Finding a Way in the Will of God

If God wanted Paul in Rome, then Paul would eventually get there.

Written by Joe Barnard | Tuesday, January 27, 2026

Evidently, for some time, Paul had had it in his heart to visit Rome. He had prayed about it, planned for it, and attained a sense of peace that preaching in Rome was part of his calling. Yet, time and again, Providential circumstances had interfered. Pastoral needs had called him to other places; unexpected persecution had resulted in redirection; again and again the tyranny of the urgent had stolen his attention. 

 

“I make mention of you always in my prayers, making request if, by some means, now at last I may find a way in the will of God to come to you” (Rom. 1:9 NKJ)

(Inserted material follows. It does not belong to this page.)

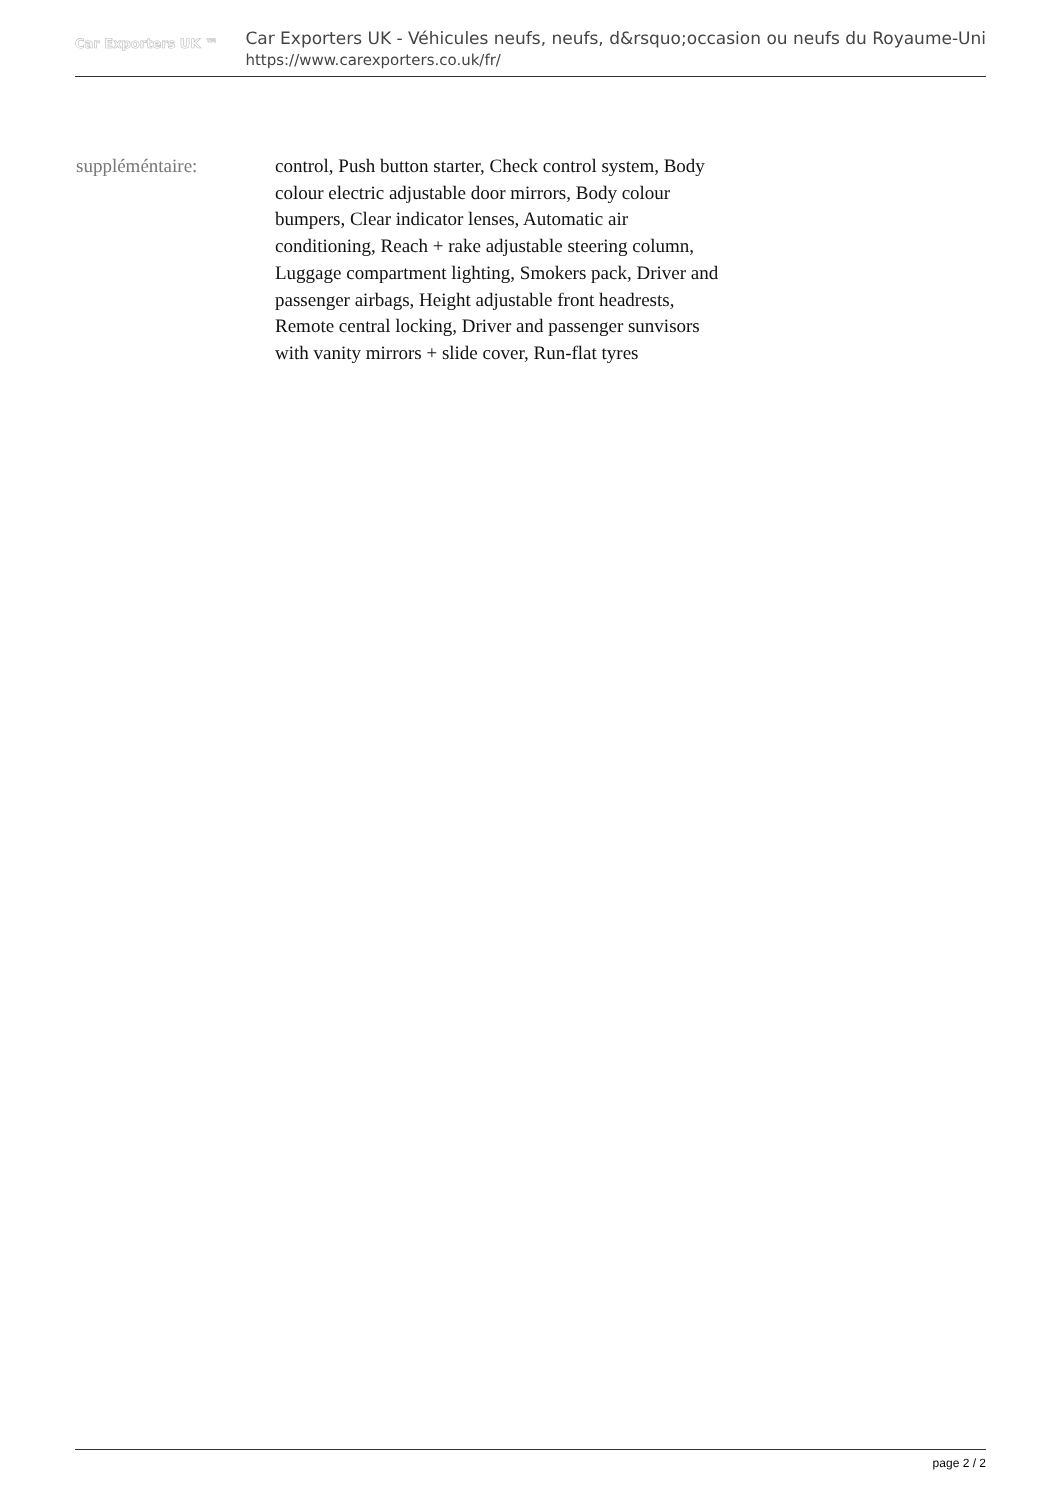Car Exporters UK ™
Car Exporters UK - Véhicules neufs, neufs, d&rsquo;occasion ou neufs du Royaume-Uni
https://www.carexporters.co.uk/fr/
suppléméntaire: control, Push button starter, Check control system, Body colour electric adjustable door mirrors, Body colour bumpers, Clear indicator lenses, Automatic air conditioning, Reach + rake adjustable steering column, Luggage compartment lighting, Smokers pack, Driver and passenger airbags, Height adjustable front headrests, Remote central locking, Driver and passenger sunvisors with vanity mirrors + slide cover, Run-flat tyres
page 2 / 2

The density of Paul’s writing is part of what makes it so interesting. Each phrase is like a piece of origami. What looks small can be unfolded into something much bigger. This is why preachers like Martin Lloyd-Jones and John Piper have been able to spend years preaching through Romans. Each sentence is an archaeological site. The more you dig, the more you find.

I’m fascinated by Paul’s turn of phrase “find a way in the will of God”. On first reading, it sounds paradoxical. We tend to think of the will of God as something fixed and immovable like a lane in a motorway. You don’t “find a way” in the will of God; you submit to it, surrender to it, resign to it.

But Paul seems to have had a different, more nuanced understanding. For Paul, the will of God does not eliminate the relevance of prayers, means, discerning, attempting, or planning. Somehow God’s Providence can be fixed without such immutability cancelling the weight of human action.

Perhaps we might illustrate this by imagining the will of God to be like a pass through a mountain range rather than a lane on a motorway. A motorway leaves very little room for planning and navigation. You simply stay in the lines and – if you do so – arrive at the appointed destination.

Following a mountain pass is a different experience. In one sense, the pass is fixed. It is immovably there and must be followed to complete a journey. Yet, a pass through a mountain still requires skilfulness, even creativity, from a mountaineer. Planning is required. One looks out and sees multiple potential routes and has to decide which one is best. Likewise, due to flooding or snow, one might discover a path to be unusable. Thus, in the midst of a journey, one might end up retracing his steps and looking for a different way forward.